Menteri ESDM telah menetapkan harga Indonesia Crude Price (ICP) untuk September 2024 sebesar US$72,54 per barel, atau turun US$5,96 dari bulan sebelumnya yang mencapai US$78,51 per barrel.
Keputusan ini tertuang dalam Keputusan Menteri ESDM Nomor 353.K/MG.03/DJM/2024 tentang harga minyak mentah Indonesia, September 2024.
Penurunan harga patokan itu dipengaruhi oleh penurunan harga minyak mentah global, terutama karena pelemahan permintaan dari Tiongkok. Menurut Agus, sentimen negatif pasar terhadap perekonomian Tiongkok berpengaruh pada penurunan permintaan minyak mentah pada bulan lalu.
"Caixin Purchasing Managers' Index (PMI) Jasa Tiongkok pada bulan September 2024 mengalami penurunan lebih tajam dari estimasi pasar, menjadi 51,6," ujarnya dalam keterangan resmi.
Selain itu, kapasitas pengolahan minyak dari 35 kilang di Tiongkok juga turun 0,9 persen month-on-month (mom) pada September 2024, menjadi 80,8 persen dari total kapasitas 8,4 juta barel per hari.
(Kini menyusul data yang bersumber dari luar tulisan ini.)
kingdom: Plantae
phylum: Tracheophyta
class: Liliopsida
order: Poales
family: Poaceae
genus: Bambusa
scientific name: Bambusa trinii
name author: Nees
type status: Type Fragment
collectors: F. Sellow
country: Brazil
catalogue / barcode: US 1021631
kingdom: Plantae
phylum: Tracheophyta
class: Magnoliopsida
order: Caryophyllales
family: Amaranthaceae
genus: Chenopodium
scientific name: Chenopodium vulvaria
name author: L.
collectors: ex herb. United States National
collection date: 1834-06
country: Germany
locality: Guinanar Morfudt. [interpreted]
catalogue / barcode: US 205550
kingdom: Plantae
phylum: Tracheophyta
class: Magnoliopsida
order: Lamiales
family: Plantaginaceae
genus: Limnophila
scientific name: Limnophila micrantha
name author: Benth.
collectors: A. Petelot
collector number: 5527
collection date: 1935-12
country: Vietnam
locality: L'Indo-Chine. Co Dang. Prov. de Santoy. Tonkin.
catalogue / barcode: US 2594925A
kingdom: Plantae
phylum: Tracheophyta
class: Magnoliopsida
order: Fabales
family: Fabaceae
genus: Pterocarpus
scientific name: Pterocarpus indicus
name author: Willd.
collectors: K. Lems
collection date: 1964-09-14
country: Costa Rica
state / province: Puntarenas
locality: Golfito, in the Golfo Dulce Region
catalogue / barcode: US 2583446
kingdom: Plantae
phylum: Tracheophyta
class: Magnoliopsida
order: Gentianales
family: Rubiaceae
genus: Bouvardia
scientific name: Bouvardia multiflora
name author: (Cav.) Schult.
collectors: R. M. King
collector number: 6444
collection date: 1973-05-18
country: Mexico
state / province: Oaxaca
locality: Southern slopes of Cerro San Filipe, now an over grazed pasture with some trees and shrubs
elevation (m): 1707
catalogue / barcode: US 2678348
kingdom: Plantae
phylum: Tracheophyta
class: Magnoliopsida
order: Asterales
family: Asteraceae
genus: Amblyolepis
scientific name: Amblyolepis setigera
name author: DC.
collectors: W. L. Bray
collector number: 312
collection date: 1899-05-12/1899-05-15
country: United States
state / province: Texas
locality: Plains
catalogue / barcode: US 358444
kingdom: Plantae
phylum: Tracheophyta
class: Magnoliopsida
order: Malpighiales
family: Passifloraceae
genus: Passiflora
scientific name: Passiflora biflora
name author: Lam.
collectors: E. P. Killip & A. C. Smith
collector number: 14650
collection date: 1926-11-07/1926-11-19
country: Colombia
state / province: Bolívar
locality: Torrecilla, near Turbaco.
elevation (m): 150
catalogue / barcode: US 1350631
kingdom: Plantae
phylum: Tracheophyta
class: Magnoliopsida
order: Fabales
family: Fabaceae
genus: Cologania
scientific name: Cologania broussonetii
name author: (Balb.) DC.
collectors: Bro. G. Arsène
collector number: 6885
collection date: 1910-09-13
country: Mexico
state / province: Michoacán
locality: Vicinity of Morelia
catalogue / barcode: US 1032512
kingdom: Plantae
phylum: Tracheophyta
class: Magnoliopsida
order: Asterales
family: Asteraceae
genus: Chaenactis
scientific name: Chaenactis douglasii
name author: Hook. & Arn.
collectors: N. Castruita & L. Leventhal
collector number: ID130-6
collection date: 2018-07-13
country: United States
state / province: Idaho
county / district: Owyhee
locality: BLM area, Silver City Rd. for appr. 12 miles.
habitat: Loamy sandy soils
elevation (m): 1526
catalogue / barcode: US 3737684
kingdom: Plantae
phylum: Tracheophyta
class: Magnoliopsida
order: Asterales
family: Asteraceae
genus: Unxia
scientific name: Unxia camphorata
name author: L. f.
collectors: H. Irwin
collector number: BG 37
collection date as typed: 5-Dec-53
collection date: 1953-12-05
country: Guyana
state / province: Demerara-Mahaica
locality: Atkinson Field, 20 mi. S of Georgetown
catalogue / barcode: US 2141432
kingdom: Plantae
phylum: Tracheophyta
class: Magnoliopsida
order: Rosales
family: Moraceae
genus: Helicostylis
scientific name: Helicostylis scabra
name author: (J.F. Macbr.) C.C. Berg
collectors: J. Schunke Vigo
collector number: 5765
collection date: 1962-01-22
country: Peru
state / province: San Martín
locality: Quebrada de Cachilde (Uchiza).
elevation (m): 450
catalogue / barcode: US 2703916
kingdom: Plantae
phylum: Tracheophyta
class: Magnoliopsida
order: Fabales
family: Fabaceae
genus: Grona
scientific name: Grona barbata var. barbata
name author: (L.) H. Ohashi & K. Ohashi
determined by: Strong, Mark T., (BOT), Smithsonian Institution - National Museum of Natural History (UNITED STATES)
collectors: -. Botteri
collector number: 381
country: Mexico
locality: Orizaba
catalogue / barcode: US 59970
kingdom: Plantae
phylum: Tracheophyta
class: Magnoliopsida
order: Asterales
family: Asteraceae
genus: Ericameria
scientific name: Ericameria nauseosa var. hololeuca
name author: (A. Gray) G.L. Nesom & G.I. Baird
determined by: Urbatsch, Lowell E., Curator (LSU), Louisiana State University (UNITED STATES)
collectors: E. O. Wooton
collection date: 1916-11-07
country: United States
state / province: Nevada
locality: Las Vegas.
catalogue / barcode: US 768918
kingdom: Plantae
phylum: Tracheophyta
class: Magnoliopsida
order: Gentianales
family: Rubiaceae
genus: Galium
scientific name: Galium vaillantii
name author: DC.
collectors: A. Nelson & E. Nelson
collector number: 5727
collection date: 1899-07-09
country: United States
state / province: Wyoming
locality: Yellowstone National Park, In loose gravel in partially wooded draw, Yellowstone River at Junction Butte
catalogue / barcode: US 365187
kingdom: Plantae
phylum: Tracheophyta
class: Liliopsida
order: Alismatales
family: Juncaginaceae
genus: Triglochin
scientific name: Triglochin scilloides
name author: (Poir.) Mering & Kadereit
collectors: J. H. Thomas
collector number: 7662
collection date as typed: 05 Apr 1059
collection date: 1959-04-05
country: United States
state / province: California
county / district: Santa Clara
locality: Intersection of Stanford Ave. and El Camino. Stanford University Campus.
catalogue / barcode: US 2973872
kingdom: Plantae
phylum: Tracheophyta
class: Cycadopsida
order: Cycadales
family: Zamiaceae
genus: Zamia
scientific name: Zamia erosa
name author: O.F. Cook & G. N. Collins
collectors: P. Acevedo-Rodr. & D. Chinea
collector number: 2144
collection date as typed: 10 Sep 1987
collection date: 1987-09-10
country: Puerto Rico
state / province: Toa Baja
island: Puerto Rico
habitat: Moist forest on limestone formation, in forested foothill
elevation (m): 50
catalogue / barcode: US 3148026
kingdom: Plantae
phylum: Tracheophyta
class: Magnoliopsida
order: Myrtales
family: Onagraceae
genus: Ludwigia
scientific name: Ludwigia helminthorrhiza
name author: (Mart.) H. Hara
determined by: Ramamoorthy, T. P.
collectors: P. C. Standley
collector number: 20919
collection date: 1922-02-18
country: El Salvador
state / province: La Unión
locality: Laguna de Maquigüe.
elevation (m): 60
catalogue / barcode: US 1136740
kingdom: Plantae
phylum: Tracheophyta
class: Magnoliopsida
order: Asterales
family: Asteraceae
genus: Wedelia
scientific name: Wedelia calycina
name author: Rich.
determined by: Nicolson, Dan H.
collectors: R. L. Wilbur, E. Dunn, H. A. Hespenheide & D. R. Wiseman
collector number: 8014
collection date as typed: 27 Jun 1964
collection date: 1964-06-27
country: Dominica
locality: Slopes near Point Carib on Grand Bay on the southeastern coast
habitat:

Agus mengatakan harga rata-rata minyak mentah utama dunia juga turun dibandingkan dengan Agustus 2024. Faktor lainnya termasuk stabilnya ekspor dan produksi minyak Libya setelah persetujuan penunjukan pimpinan Bank Sentral Libya, serta ekspor minyak Irak yang mencapai titik tertinggi dalam delapan bulan terakhir.
"Ekspor Irak mencapai titik tertinggi selama 8 bulan terakhir, di tengah komitmen untuk mematuhi kuota penurunan produksi OPEC+," kata Agus.
Di samping itu, proyeksi pertumbuhan permintaan minyak global untuk 2024 juga mengalami penurunan. OPEC menurunkan estimasi permintaan sebesar 80.000 barel per hari (bph), menjadi 2 juta bph dalam publikasi September 2024, dibandingkan dengan bulan sebelumnya.
Sementara itu, International Energy Agency (IEA) melaporkan bahwa pasokan minyak dunia pada Agustus 2024 naik 80.000 bph mom, menjadi 103,5 juta bph. OPEC juga merevisi estimasi pasokan non-OPEC+ naik sebesar 70.000 bph, menjadi 53,07 juta bph untuk 2024.
Di kawasan Asia Pasifik, penurunan harga minyak juga dipengaruhi oleh turunnya tingkat pengolahan kilang di Taiwan, dari 760.000 bph (69,7 persen kapasitas) pada akhir Agustus 2024 menjadi 580.000 bph (53,2 persen kapasitas) pada akhir September 2024.